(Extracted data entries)

▼

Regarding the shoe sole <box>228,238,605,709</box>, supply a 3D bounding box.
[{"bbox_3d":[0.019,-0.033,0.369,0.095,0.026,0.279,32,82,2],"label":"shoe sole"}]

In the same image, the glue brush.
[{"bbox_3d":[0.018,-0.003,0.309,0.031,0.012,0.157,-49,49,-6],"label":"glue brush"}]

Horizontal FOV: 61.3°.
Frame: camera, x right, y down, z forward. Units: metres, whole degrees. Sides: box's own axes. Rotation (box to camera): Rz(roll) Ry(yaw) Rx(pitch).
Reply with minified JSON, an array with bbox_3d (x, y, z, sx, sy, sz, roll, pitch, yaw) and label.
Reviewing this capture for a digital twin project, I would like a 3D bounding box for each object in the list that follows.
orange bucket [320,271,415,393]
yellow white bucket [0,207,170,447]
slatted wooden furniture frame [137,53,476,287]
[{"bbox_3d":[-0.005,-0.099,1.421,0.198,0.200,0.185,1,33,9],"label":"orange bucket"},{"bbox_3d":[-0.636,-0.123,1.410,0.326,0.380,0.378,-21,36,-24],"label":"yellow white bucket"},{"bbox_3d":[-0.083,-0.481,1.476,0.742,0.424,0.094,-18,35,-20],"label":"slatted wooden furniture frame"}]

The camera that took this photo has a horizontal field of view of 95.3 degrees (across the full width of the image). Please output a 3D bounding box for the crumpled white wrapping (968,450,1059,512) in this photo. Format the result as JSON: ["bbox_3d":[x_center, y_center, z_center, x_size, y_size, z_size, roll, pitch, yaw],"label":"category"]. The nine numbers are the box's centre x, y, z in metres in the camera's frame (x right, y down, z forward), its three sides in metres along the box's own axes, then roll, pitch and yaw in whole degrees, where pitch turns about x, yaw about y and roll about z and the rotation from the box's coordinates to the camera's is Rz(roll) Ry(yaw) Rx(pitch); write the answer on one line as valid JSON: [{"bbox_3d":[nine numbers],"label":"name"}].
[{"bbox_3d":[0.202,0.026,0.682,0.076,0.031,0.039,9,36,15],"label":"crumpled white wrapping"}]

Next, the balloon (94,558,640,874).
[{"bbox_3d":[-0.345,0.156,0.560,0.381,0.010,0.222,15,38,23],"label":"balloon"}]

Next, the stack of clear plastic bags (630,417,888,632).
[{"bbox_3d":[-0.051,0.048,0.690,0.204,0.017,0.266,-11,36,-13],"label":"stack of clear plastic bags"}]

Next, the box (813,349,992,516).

▲

Each line of the data must be retyped exactly as written.

Regarding the shoe sole <box>228,238,605,709</box>, supply a 3D bounding box.
[{"bbox_3d":[0.019,-0.033,0.369,0.095,0.026,0.279,32,82,2],"label":"shoe sole"}]

In the same image, the glue brush.
[{"bbox_3d":[0.018,-0.003,0.309,0.031,0.012,0.157,-49,49,-6],"label":"glue brush"}]

Horizontal FOV: 61.3°.
Frame: camera, x right, y down, z forward. Units: metres, whole degrees. Sides: box's own axes. Rotation (box to camera): Rz(roll) Ry(yaw) Rx(pitch).
Reply with minified JSON, an array with bbox_3d (x, y, z, sx, sy, sz, roll, pitch, yaw) and label.
Reviewing this capture for a digital twin project, I would like a 3D bounding box for each object in the list that follows.
orange bucket [320,271,415,393]
yellow white bucket [0,207,170,447]
slatted wooden furniture frame [137,53,476,287]
[{"bbox_3d":[-0.005,-0.099,1.421,0.198,0.200,0.185,1,33,9],"label":"orange bucket"},{"bbox_3d":[-0.636,-0.123,1.410,0.326,0.380,0.378,-21,36,-24],"label":"yellow white bucket"},{"bbox_3d":[-0.083,-0.481,1.476,0.742,0.424,0.094,-18,35,-20],"label":"slatted wooden furniture frame"}]

The camera that took this photo has a horizontal field of view of 95.3 degrees (across the full width of the image). Please output a 3D bounding box for the crumpled white wrapping (968,450,1059,512) in this photo. Format the result as JSON: ["bbox_3d":[x_center, y_center, z_center, x_size, y_size, z_size, roll, pitch, yaw],"label":"category"]. The nine numbers are the box's centre x, y, z in metres in the camera's frame (x right, y down, z forward), its three sides in metres along the box's own axes, then roll, pitch and yaw in whole degrees, where pitch turns about x, yaw about y and roll about z and the rotation from the box's coordinates to the camera's is Rz(roll) Ry(yaw) Rx(pitch); write the answer on one line as valid JSON: [{"bbox_3d":[nine numbers],"label":"name"}].
[{"bbox_3d":[0.202,0.026,0.682,0.076,0.031,0.039,9,36,15],"label":"crumpled white wrapping"}]

Next, the balloon (94,558,640,874).
[{"bbox_3d":[-0.345,0.156,0.560,0.381,0.010,0.222,15,38,23],"label":"balloon"}]

Next, the stack of clear plastic bags (630,417,888,632).
[{"bbox_3d":[-0.051,0.048,0.690,0.204,0.017,0.266,-11,36,-13],"label":"stack of clear plastic bags"}]

Next, the box (813,349,992,516).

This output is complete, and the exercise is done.